**PROBLEM 1**
In the Haskell printf question, which module does the code import?
**PROBLEM 2**
Carry on the Haskell printf question page from its last line.

BufBills
BufBills

Reputation: 8113

What is the good way to print out string with integer in haskell?

import Text.Printf
printf "the length of this list is %d"  length' [1,2,3,4,5]

I do this, but it failed.

'func.hs:38:58:
    No instance for (Num t0) arising from the literal `1'
    The type variable `t0' is ambiguous
    Possible fix: add a type signature that fixes these type variable(s)
    Note: there are several potential instances:
      instance Num Double -- Defined in `GHC.Float'
      instance Num Float -- Defined in `GHC.Float'
      instance Integral a => Num (GHC.Real.Ratio a)
        -- Defined in `GHC.Real'
      ...plus three others
    In the expression: 1
    In the third argument of `printf', namely `[1, 2, 3, 4, ....]'
    In a stmt of a 'do' block:
      printf "the length of this list is %d" length' [1, 2, 3, 4, ....]"

Upvotes: 0

Views: 1003

Answers (2)

**DATA SUPPLIED**
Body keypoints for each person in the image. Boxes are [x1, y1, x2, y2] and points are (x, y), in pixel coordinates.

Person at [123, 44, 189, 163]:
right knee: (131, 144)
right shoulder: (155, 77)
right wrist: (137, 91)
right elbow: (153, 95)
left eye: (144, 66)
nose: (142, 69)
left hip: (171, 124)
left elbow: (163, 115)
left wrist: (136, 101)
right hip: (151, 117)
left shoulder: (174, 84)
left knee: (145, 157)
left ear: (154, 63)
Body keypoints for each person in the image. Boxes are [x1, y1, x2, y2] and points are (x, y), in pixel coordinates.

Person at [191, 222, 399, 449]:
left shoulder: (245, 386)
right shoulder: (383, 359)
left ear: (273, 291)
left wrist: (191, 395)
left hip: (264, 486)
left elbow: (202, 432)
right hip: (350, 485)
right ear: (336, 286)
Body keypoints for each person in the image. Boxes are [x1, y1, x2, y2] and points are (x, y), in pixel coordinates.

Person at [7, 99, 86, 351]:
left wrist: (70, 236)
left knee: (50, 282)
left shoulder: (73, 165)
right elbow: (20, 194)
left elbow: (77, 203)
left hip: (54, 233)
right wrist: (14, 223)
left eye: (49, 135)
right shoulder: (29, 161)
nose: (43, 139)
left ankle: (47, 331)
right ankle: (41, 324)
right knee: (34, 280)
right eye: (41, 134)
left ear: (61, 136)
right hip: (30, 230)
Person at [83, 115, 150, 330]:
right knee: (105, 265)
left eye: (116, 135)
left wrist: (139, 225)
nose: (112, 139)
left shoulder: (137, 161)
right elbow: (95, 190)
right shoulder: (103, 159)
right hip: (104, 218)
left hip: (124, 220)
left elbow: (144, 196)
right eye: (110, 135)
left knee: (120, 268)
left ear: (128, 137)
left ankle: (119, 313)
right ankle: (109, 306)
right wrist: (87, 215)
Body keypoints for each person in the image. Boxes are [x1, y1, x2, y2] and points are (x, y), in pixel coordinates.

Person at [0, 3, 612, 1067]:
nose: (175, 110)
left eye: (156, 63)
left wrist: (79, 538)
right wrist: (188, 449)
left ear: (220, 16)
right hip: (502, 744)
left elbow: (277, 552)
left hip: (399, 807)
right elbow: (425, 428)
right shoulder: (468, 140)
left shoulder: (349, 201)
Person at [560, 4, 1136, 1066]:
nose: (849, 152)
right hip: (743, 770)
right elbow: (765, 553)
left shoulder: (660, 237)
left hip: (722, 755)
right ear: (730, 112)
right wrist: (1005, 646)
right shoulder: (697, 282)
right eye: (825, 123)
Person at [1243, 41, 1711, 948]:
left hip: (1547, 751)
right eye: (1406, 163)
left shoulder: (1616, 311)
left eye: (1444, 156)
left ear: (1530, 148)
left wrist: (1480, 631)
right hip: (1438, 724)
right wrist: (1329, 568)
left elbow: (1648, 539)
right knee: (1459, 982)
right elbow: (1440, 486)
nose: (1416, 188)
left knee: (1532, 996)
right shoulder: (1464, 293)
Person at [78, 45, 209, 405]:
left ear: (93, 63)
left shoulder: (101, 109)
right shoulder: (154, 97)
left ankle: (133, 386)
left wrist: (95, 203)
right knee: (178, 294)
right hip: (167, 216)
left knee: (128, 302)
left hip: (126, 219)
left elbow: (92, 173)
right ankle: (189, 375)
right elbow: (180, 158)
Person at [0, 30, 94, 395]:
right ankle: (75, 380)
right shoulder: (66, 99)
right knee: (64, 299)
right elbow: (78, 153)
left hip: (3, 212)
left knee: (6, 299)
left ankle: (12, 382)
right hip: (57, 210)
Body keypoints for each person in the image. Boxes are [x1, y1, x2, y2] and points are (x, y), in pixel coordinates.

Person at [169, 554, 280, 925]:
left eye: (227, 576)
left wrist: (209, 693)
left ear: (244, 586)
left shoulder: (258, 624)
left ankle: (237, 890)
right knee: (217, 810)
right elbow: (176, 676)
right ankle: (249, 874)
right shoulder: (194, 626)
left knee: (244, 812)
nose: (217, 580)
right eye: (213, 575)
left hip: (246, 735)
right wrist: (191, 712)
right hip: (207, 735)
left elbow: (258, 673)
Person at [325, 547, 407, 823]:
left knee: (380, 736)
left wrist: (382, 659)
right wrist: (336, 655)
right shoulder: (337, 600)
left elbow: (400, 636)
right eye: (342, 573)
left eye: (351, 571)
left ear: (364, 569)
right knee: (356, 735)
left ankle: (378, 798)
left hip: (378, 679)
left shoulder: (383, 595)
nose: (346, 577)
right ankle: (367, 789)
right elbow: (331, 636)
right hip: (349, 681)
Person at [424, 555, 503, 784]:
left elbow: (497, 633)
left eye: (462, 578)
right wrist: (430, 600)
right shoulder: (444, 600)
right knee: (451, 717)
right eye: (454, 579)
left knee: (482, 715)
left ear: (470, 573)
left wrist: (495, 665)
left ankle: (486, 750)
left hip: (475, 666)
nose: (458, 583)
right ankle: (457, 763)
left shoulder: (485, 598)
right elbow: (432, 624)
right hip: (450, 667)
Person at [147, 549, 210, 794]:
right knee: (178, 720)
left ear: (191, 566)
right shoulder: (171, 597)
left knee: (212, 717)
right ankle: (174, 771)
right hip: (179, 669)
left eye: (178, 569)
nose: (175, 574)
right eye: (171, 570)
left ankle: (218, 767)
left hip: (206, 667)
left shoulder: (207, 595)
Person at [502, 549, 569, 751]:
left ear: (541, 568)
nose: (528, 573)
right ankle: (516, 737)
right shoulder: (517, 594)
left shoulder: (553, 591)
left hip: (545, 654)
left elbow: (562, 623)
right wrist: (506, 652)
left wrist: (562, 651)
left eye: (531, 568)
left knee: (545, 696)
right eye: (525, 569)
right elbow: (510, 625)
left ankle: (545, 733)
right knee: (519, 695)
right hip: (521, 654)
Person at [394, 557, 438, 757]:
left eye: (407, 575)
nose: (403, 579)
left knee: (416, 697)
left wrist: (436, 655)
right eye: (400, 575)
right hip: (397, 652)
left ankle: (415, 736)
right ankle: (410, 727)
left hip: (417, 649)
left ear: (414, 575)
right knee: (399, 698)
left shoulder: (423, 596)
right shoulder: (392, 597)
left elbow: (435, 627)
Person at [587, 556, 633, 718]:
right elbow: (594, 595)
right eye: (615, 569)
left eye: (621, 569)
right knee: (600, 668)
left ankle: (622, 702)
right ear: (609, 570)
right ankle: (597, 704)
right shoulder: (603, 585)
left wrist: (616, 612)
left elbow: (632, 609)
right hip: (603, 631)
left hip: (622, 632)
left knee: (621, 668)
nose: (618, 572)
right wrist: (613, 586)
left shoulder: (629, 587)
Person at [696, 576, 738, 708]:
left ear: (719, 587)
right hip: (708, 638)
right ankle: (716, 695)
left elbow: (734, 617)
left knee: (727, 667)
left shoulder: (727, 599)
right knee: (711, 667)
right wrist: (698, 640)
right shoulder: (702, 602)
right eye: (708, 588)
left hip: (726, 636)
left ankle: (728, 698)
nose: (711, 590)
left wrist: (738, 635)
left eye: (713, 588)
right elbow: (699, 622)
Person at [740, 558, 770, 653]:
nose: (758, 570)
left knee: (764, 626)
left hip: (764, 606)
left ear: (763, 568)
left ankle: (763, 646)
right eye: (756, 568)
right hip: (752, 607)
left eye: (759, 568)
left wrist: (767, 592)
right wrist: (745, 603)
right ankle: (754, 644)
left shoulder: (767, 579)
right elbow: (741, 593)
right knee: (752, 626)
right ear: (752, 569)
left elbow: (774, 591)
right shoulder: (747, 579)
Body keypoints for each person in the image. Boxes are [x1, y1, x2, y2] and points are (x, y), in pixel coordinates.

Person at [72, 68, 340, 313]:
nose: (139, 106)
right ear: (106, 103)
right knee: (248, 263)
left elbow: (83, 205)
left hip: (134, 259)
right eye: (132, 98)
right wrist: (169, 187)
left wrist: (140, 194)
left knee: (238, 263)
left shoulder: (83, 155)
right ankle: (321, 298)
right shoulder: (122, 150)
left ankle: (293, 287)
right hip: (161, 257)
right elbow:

**EXPECTED OUTPUT 1**
Text.Printf

**EXPECTED OUTPUT 2**
daniel gratzer
daniel gratzer

Reputation: 53901

The first thing to fix is that you're applying printf' to 3 arguments, not 2 like you think. You want to explicitly surround the application of length' in parens.

printf "string" (length' [1, 2, 3, 4])
printf "string" $ length' [1, 2, 3, 4] -- The more idiomatic version of the above.

If length' has a sane type (similar to length or genericLength than this will eliminate your type error.

Upvotes: 3

DiegoNolan
DiegoNolan

Reputation: 3766

either putStrLn or putStr. Just use show if the type is of the Show typeclass which most types you will deal with are, or you can write your own instance.